Dimensions de l’axSpA 2026: créer des synergies entre la médecine de pointe, la participation des patientes et des patients et la politique de santé

En ouverture de la Rencontre suisse de la spondylarthrite 2026, le Dr Godehard A. Scholz de l'Inselspital de Berne a porté son regard sur les grandes lignes de la prise en charge de la spondylarthrite axiale: où en est la médecine de pointe aujourd'hui, quelle importance revêt la participation active des patientes et des patients, et comment la politique de santé façonne-t-elle le chemin vers une meilleure prise en charge? Son exposé a allié recherche actuelle et regard lucide sur les questions encore ouvertes.
19 août 2026

Aperçu des thèmes

  • Qu’est-ce que la SSSA? Terminologie, formes et différences entre SSSA radiographique et non radiographique
  • Diagnostic: pas de test unique, mais l’ensemble du tableau clinique — anamnèse, examen, laboratoire et imagerie
  • Prise en charge: qualité de vie, contrôle précoce de l’inflammation et traitements personnalisés
  • Perspectives: questions ouvertes sur le diagnostic, le suivi et le potentiel de l’intelligence artificielle

Vidéo de l’exposé du Dr Godehard A. Scholz, présenté à l’occasion de la Rencontre suisse de la spondylarthrite du 30 mai 2026 à l’Hôtel National à Berne

Qu’est-ce que la SSSA – et pour qui?

La spondylarthrite axiale (SSSA) est le terme générique moderne désignant une maladie inflammatoire chronique de la colonne vertébrale et des articulations sacro-iliaques, qui touche parfois aussi les articulations périphériques ou des organes tels que l’œil, la peau et l’intestin. On distingue la forme radiographique (r-SSSA), avec des lésions structurelles visibles sur les radiographies, de la forme non radiographique (nr-SSSA), où seule l’IRM révèle des inflammations. La maladie apparaît le plus souvent entre 20 et 30 ans – en pleine phase de vie professionnelle et sociale particulièrement active, ce qui se traduit, selon une étude publiée en 2023 dans vertical, par un taux de chômage nettement plus élevé chez les personnes concernées.
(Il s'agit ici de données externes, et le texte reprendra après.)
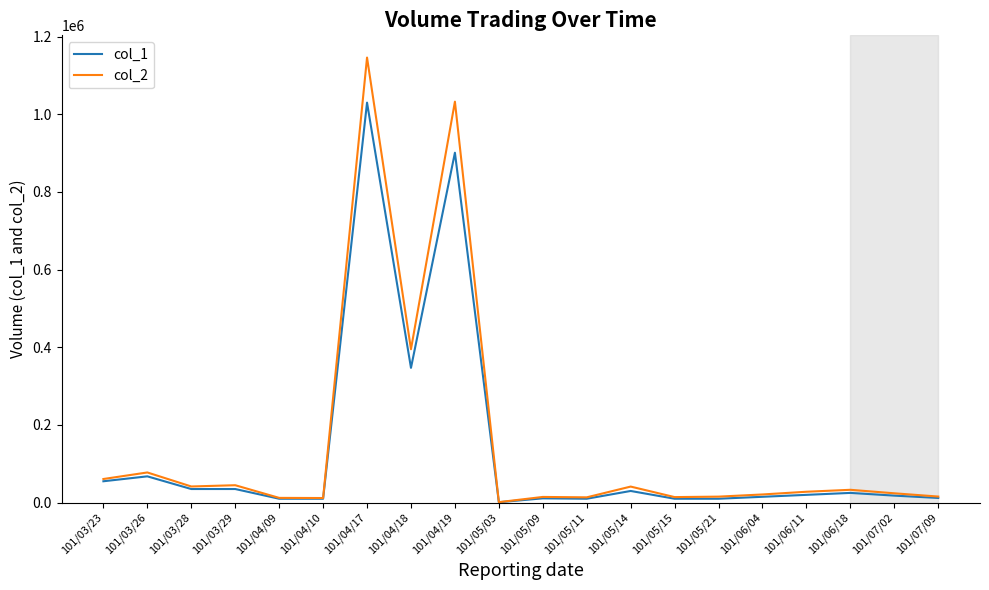

How many distinct data groups are displayed?

2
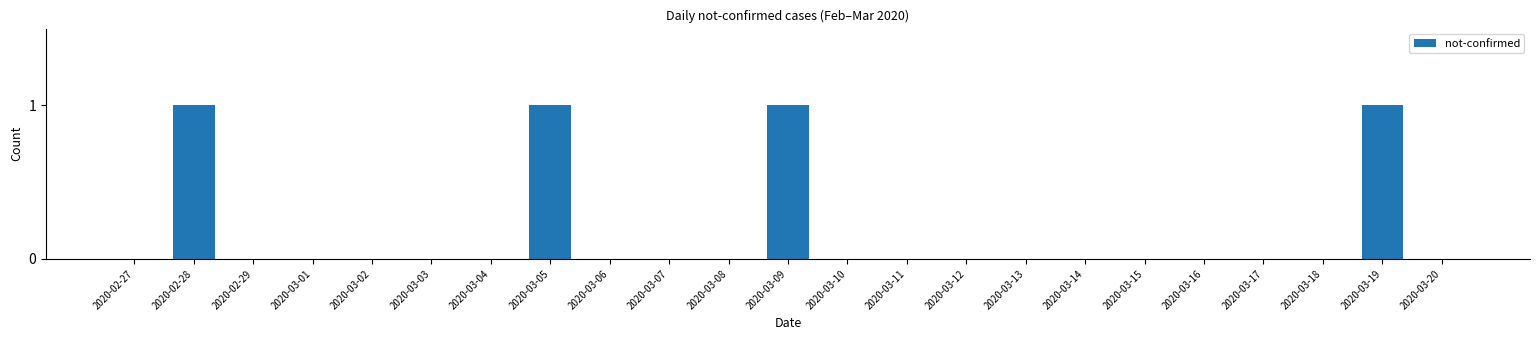

The chart shows a value of 0 at 2020-03-04. True or false?

True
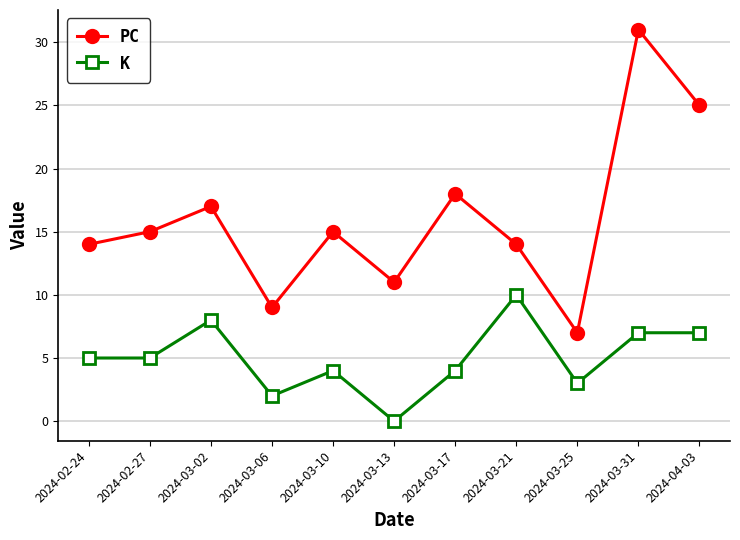

What is the sum of all PC values?

176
Diagnostic: le tableau global compte

Il n’existe pas de test diagnostique unique – le diagnostic repose sur l’ensemble formé par l’anamnèse, l’examen physique, le laboratoire et l’imagerie. La distinction entre douleur dorsale inflammatoire et mécanique est particulièrement utile à cet égard, notamment sur la base de la raideur matinale, des réveils nocturnes et de la réponse à l’ibuprofène. L’imagerie a également ses limites: toute zone d’œdème visible à l’IRM n’est pas nécessairement d’origine inflammatoire.

Prise en charge: qualité de vie et partenariat

Pour le Dr Scholz, la qualité de vie, un contrôle précoce de l’inflammation et la participation sociale des personnes concernées sont au centre de la prise en charge – porté par un véritable «partenariat» entre le corps médical et les patientes et patients. Outre les médicaments tels que les AINS, les inhibiteurs du TNF, de l’IL-17 ou des JAK, il a souligné l’importance du traitement de base non pharmacologique: autogestion, maintien de la mobilité et arrêt du tabac.

Applications numériques et entraide

Les applications de santé numériques, comme l’application allemande Axia, peuvent démontrablement améliorer l’activité de la maladie, la capacité fonctionnelle et la qualité de vie. Les groupes d’entraide ont eux aussi un effet positif – le Dr Scholz a toutefois relevé qu’ils profitent surtout aux patients masculins, mariés et sous traitement par biothérapies, soulevant la question de l’accès pour les autres sous-groupes.

Différences entre les sexes et médecine de précision

Les femmes ont souvent besoin de plus de temps pour obtenir un diagnostic, présentent des symptômes différents et répondent en moyenne moins bien aux traitements existants que les hommes. De nouvelles approches de médecine de précision – comme la détermination de marqueurs immunitaires avant le début du traitement – pourraient à l’avenir aider à choisir le médicament le mieux adapté de manière plus ciblée.

Perspectives: créer des synergies en 2026

En conclusion, le Dr Scholz a relié les trois dimensions de son exposé: précision et prédiction dans la médecine de pointe, partenariat dans la participation des patients, et meilleure mise en réseau ainsi que financement de l’innovation en matière de politique de santé. Son constat: l’échange entre tous les acteurs – comme lors de cette rencontre – est la clé des prochaines années.